▶ Required work
Convert the text lines of the items below into a numbered list, skipping blank lines and covering every item. Leave the pictures out of your answer.

▶ Stored data

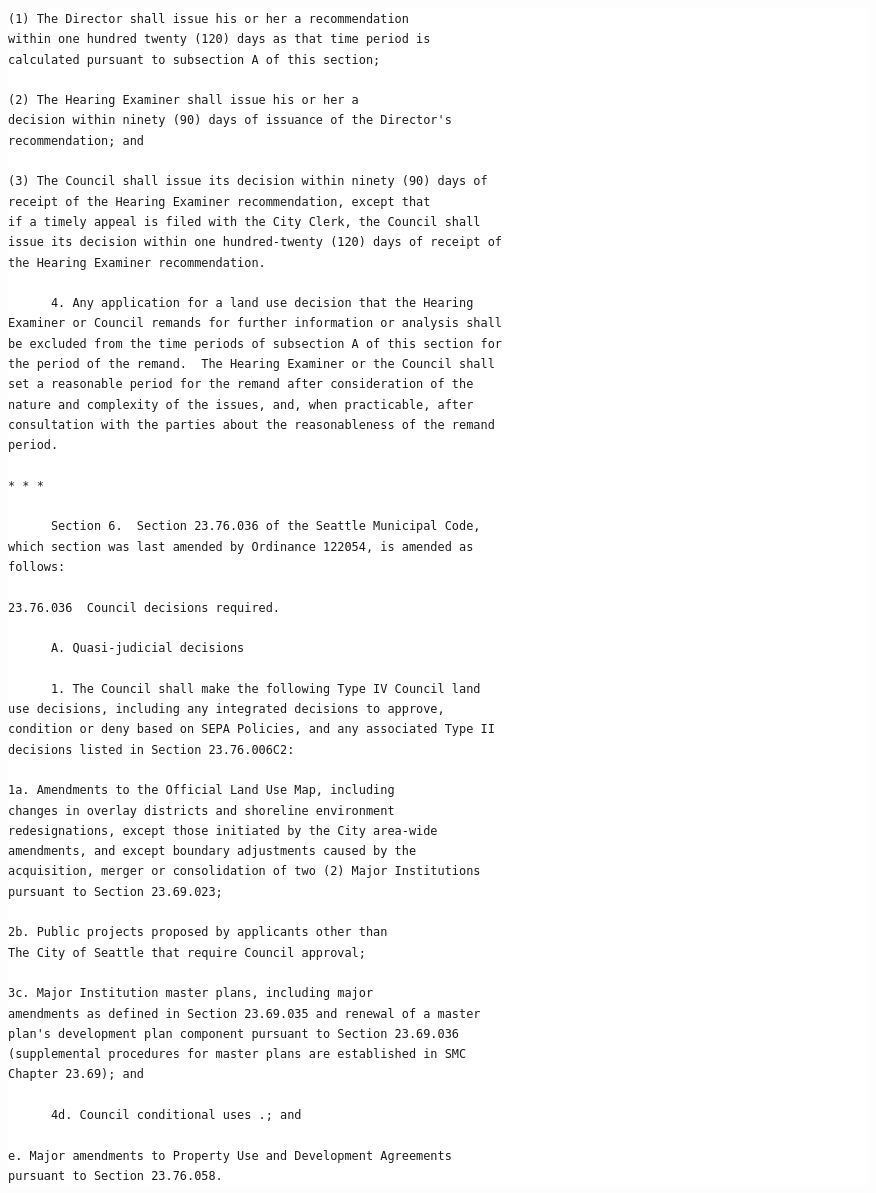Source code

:     (1) The Director shall issue his or her a recommendation  
    within one hundred twenty (120) days as that time period is  
    calculated pursuant to subsection A of this section;  
  
    (2) The Hearing Examiner shall issue his or her a  
    decision within ninety (90) days of issuance of the Director's  
    recommendation; and  
  
    (3) The Council shall issue its decision within ninety (90) days of  
    receipt of the Hearing Examiner recommendation, except that  
    if a timely appeal is filed with the City Clerk, the Council shall  
    issue its decision within one hundred-twenty (120) days of receipt of  
    the Hearing Examiner recommendation.  
  
          4. Any application for a land use decision that the Hearing  
    Examiner or Council remands for further information or analysis shall  
    be excluded from the time periods of subsection A of this section for  
    the period of the remand.  The Hearing Examiner or the Council shall  
    set a reasonable period for the remand after consideration of the  
    nature and complexity of the issues, and, when practicable, after  
    consultation with the parties about the reasonableness of the remand  
    period.  
  
    * * *  
  
          Section 6.  Section 23.76.036 of the Seattle Municipal Code,  
    which section was last amended by Ordinance 122054, is amended as  
    follows:  
  
    23.76.036  Council decisions required.  
  
          A. Quasi-judicial decisions  
  
          1. The Council shall make the following Type IV Council land  
    use decisions, including any integrated decisions to approve,  
    condition or deny based on SEPA Policies, and any associated Type II  
    decisions listed in Section 23.76.006C2:  
  
    1a. Amendments to the Official Land Use Map, including  
    changes in overlay districts and shoreline environment  
    redesignations, except those initiated by the City area-wide  
    amendments, and except boundary adjustments caused by the  
    acquisition, merger or consolidation of two (2) Major Institutions  
    pursuant to Section 23.69.023;  
  
    2b. Public projects proposed by applicants other than  
    The City of Seattle that require Council approval;  
  
    3c. Major Institution master plans, including major  
    amendments as defined in Section 23.69.035 and renewal of a master  
    plan's development plan component pursuant to Section 23.69.036  
    (supplemental procedures for master plans are established in SMC  
    Chapter 23.69); and  
  
          4d. Council conditional uses .; and  
  
    e. Major amendments to Property Use and Development Agreements  
    pursuant to Section 23.76.058.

▶ Answer space
1. Source code
2. :     (1) The Director shall issue his or her a recommendation  
3.     within one hundred twenty (120) days as that time period is  
4.     calculated pursuant to subsection A of this section;  
5.     (2) The Hearing Examiner shall issue his or her a  
6.     decision within ninety (90) days of issuance of the Director's  
7.     recommendation; and  
8.     (3) The Council shall issue its decision within ninety (90) days of  
9.     receipt of the Hearing Examiner recommendation, except that  
10.     if a timely appeal is filed with the City Clerk, the Council shall  
11.     issue its decision within one hundred-twenty (120) days of receipt of  
12.     the Hearing Examiner recommendation.  
13.           4. Any application for a land use decision that the Hearing  
14.     Examiner or Council remands for further information or analysis shall  
15.     be excluded from the time periods of subsection A of this section for  
16.     the period of the remand.  The Hearing Examiner or the Council shall  
17.     set a reasonable period for the remand after consideration of the  
18.     nature and complexity of the issues, and, when practicable, after  
19.     consultation with the parties about the reasonableness of the remand  
20.     period.  
21.     * * *  
22.           Section 6.  Section 23.76.036 of the Seattle Municipal Code,  
23.     which section was last amended by Ordinance 122054, is amended as  
24.     follows:  
25.     23.76.036  Council decisions required.  
26.           A. Quasi-judicial decisions  
27.           1. The Council shall make the following Type IV Council land  
28.     use decisions, including any integrated decisions to approve,  
29.     condition or deny based on SEPA Policies, and any associated Type II  
30.     decisions listed in Section 23.76.006C2:  
31.     1a. Amendments to the Official Land Use Map, including  
32.     changes in overlay districts and shoreline environment  
33.     redesignations, except those initiated by the City area-wide  
34.     amendments, and except boundary adjustments caused by the  
35.     acquisition, merger or consolidation of two (2) Major Institutions  
36.     pursuant to Section 23.69.023;  
37.     2b. Public projects proposed by applicants other than  
38.     The City of Seattle that require Council approval;  
39.     3c. Major Institution master plans, including major  
40.     amendments as defined in Section 23.69.035 and renewal of a master  
41.     plan's development plan component pursuant to Section 23.69.036  
42.     (supplemental procedures for master plans are established in SMC  
43.     Chapter 23.69); and  
44.           4d. Council conditional uses .; and  
45.     e. Major amendments to Property Use and Development Agreements  
46.     pursuant to Section 23.76.058.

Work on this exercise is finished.